The festival was the brain child of Masters’ former academic dean Chris Goulian as well as its former librarian Judy Murphy, and it has been going on for twelve years now, in partnership with The Masters School and the Hudson Valley Writers Center. One of the published poets who read at this year’s festival, Jennifer Franklin, is also a member of the Hudson Valley Writers Center and helped to organize this event. Franklin has been writing poetry since she was 15 years old, having started as a coping mechanism to deal with the loss of her favorite teacher, the adviser of the school paper. “Although I had always read a lot of poetry, I only started writing poetry after his death,” Franklin said. “It’s partially a cathartic experience, and partially it’s elegy to honor people who have left my life through death or other ways, or to try and understand what I’m feeling and thinking better.”
The poems that Franklin read at the festival were from her most recent book, If Some God Shakes Your House. The book is about a modern Antigone of sorts, except instead of burying her brother despite the orders from Creon not to do so, this version of Antigone is a mother caring for her disabled daughter even though the rest of society is telling her not to. This is based on Franklin’s own experience with her daughter who, as a result of her severe autism and epilepsy, essentially has the cognition of a toddler and will never be able to live alone or to take care of herself. “The poems are a way of using the Antigone myth to talk about that devotion and that moral duty,” Franklin said of her anthology. The book consists of three types of poems: ones from the perspective of Antigone; political prose poems which were about life in America during the Trump administration and the decrease in women’s autonomy; and sonnets which were about art or animals or literature that have inspired Franklin.
Franklin also spoke about her experience reading at Masters, which she had done twice before, in 2019 and in 2012. “This was the best attended,” she said of this year’s poetry festival. “I think that the program structure where established poets read alongside Masters School poets is very inspiring for both the established poets and the student poets. There’s a beautiful exchange that happens in both groups hearing the other. It reminds us what we were like when we were younger poets, and it inspires us to continue writing for our audience.”

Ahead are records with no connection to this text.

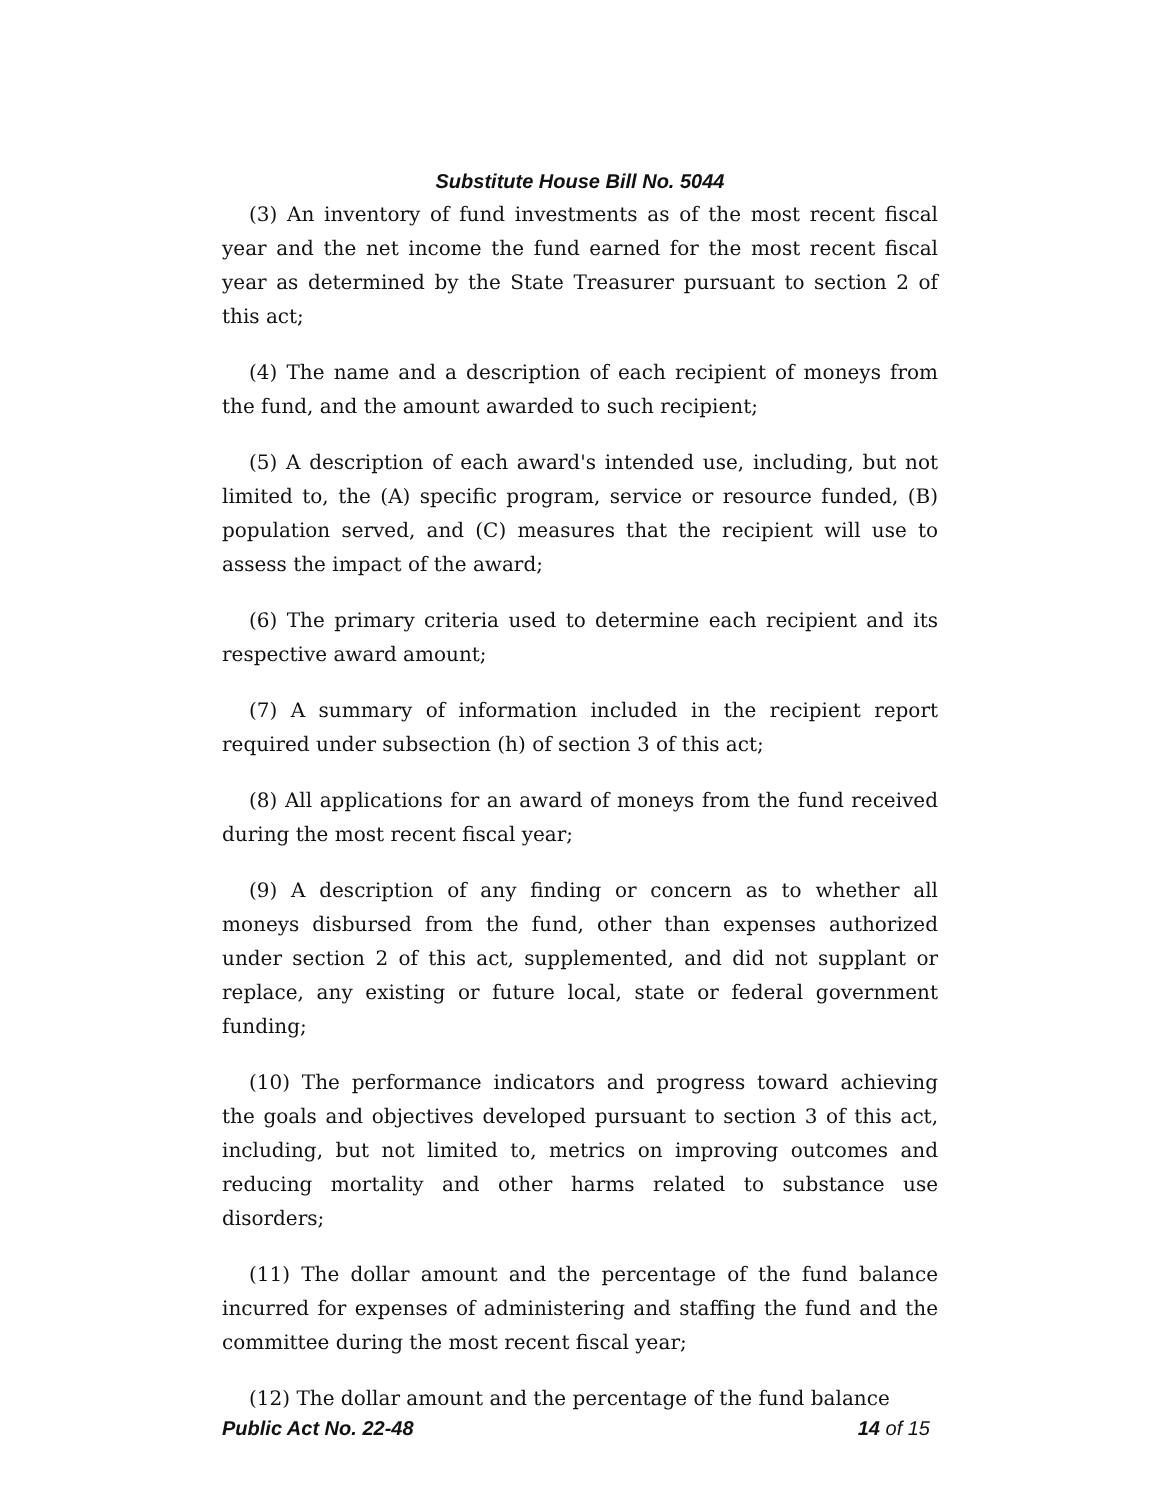Substitute House Bill No. 5044
(3) An inventory of fund investments as of the most recent fiscal year and the net income the fund earned for the most recent fiscal year as determined by the State Treasurer pursuant to section 2 of this act;
(4) The name and a description of each recipient of moneys from the fund, and the amount awarded to such recipient;
(5) A description of each award's intended use, including, but not limited to, the (A) specific program, service or resource funded, (B) population served, and (C) measures that the recipient will use to assess the impact of the award;
(6) The primary criteria used to determine each recipient and its respective award amount;
(7) A summary of information included in the recipient report required under subsection (h) of section 3 of this act;
(8) All applications for an award of moneys from the fund received during the most recent fiscal year;
(9) A description of any finding or concern as to whether all moneys disbursed from the fund, other than expenses authorized under section 2 of this act, supplemented, and did not supplant or replace, any existing or future local, state or federal government funding;
(10) The performance indicators and progress toward achieving the goals and objectives developed pursuant to section 3 of this act, including, but not limited to, metrics on improving outcomes and reducing mortality and other harms related to substance use disorders;
(11) The dollar amount and the percentage of the fund balance incurred for expenses of administering and staffing the fund and the committee during the most recent fiscal year;
(12) The dollar amount and the percentage of the fund balance
Public Act No. 22-48 14 of 15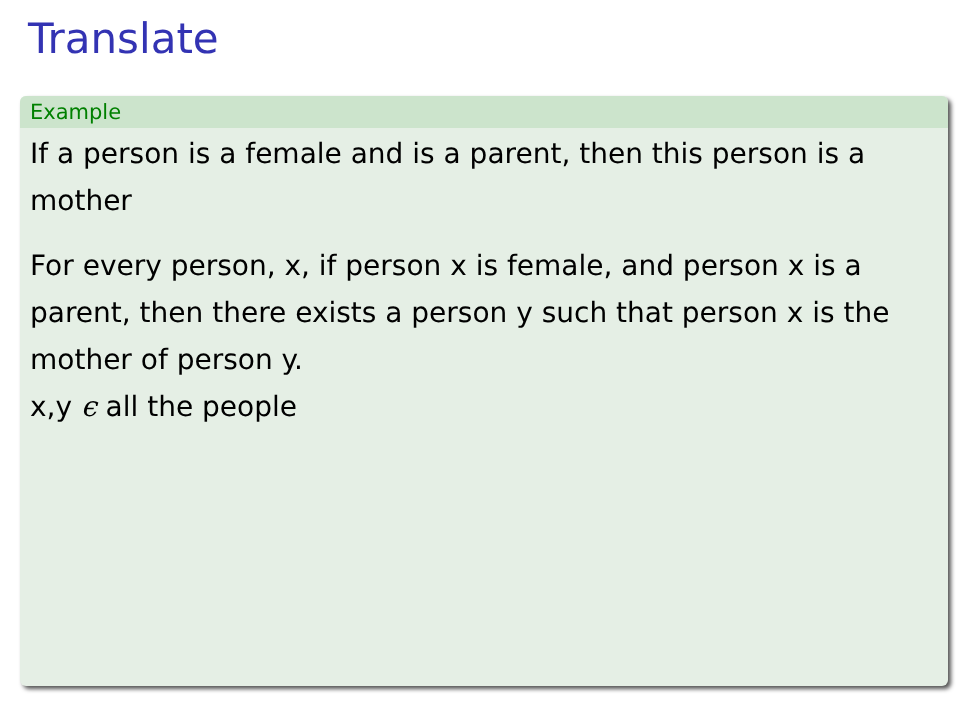Translate
Example
If a person is a female and is a parent, then this person is a mother
For every person, x, if person x is female, and person x is a parent, then there exists a person y such that person x is the mother of person y.
x,y ϵ all the people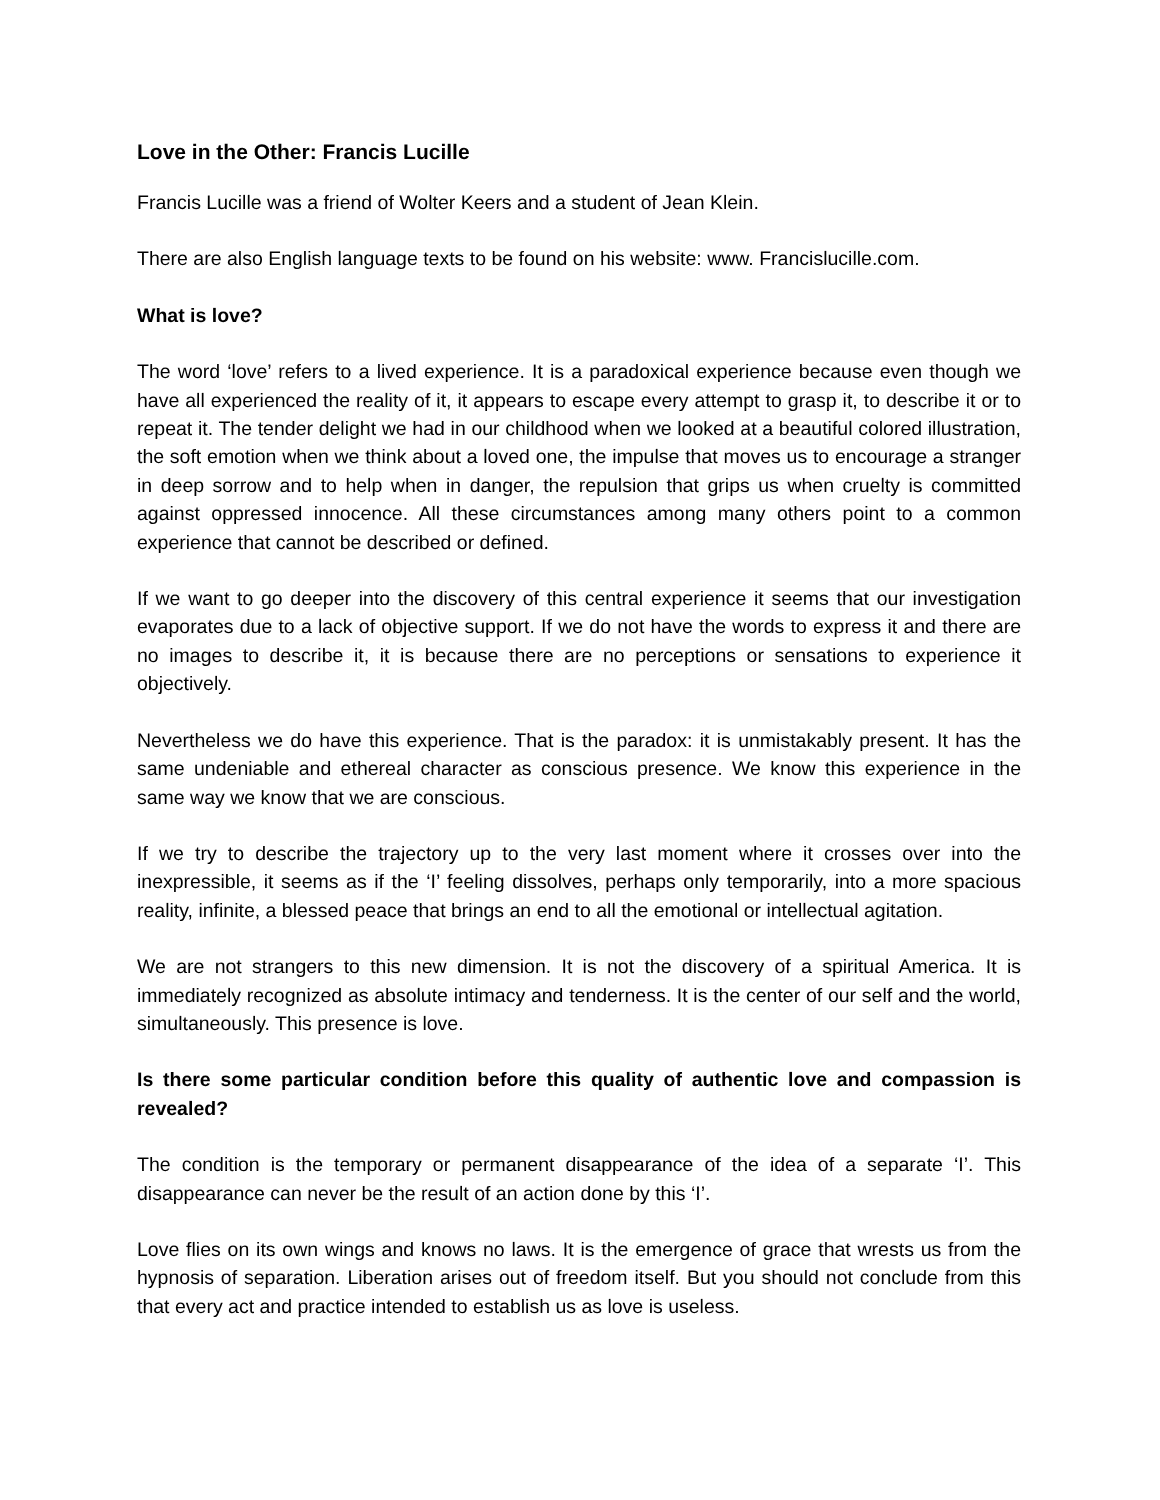Love in the Other: Francis Lucille
Francis Lucille was a friend of Wolter Keers and a student of Jean Klein.
There are also English language texts to be found on his website: www. Francislucille.com.
What is love?
The word ‘love’ refers to a lived experience. It is a paradoxical experience because even though we have all experienced the reality of it, it appears to escape every attempt to grasp it, to describe it or to repeat it. The tender delight we had in our childhood when we looked at a beautiful colored illustration, the soft emotion when we think about a loved one, the impulse that moves us to encourage a stranger in deep sorrow and to help when in danger, the repulsion that grips us when cruelty is committed against oppressed innocence. All these circumstances among many others point to a common experience that cannot be described or defined.
If we want to go deeper into the discovery of this central experience it seems that our investigation evaporates due to a lack of objective support. If we do not have the words to express it and there are no images to describe it, it is because there are no perceptions or sensations to experience it objectively.
Nevertheless we do have this experience. That is the paradox: it is unmistakably present. It has the same undeniable and ethereal character as conscious presence. We know this experience in the same way we know that we are conscious.
If we try to describe the trajectory up to the very last moment where it crosses over into the inexpressible, it seems as if the ‘I’ feeling dissolves, perhaps only temporarily, into a more spacious reality, infinite, a blessed peace that brings an end to all the emotional or intellectual agitation.
We are not strangers to this new dimension. It is not the discovery of a spiritual America. It is immediately recognized as absolute intimacy and tenderness. It is the center of our self and the world, simultaneously. This presence is love.
Is there some particular condition before this quality of authentic love and compassion is revealed?
The condition is the temporary or permanent disappearance of the idea of a separate ‘I’. This disappearance can never be the result of an action done by this ‘I’.
Love flies on its own wings and knows no laws. It is the emergence of grace that wrests us from the hypnosis of separation. Liberation arises out of freedom itself. But you should not conclude from this that every act and practice intended to establish us as love is useless.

Also involved in the planning of the festival was Darren Wood, an Upper School English teacher at Masters. “What I like about the festival is it’s this temporary community that exists for just the duration of the festival,” he said. “All these people joining together to appreciate poetry and language.” He continued, “Gatherings, I think, are really special. They’re occasions where strangers come together around a shared interest and love. A lot of folks met each other, or hadn’t seen each other for years, and one of the great things about poems is that when they’re read aloud, you can almost believe that they’re being written in that moment and being delivered as if for the first time. There’s something really dynamic about reading poetry.”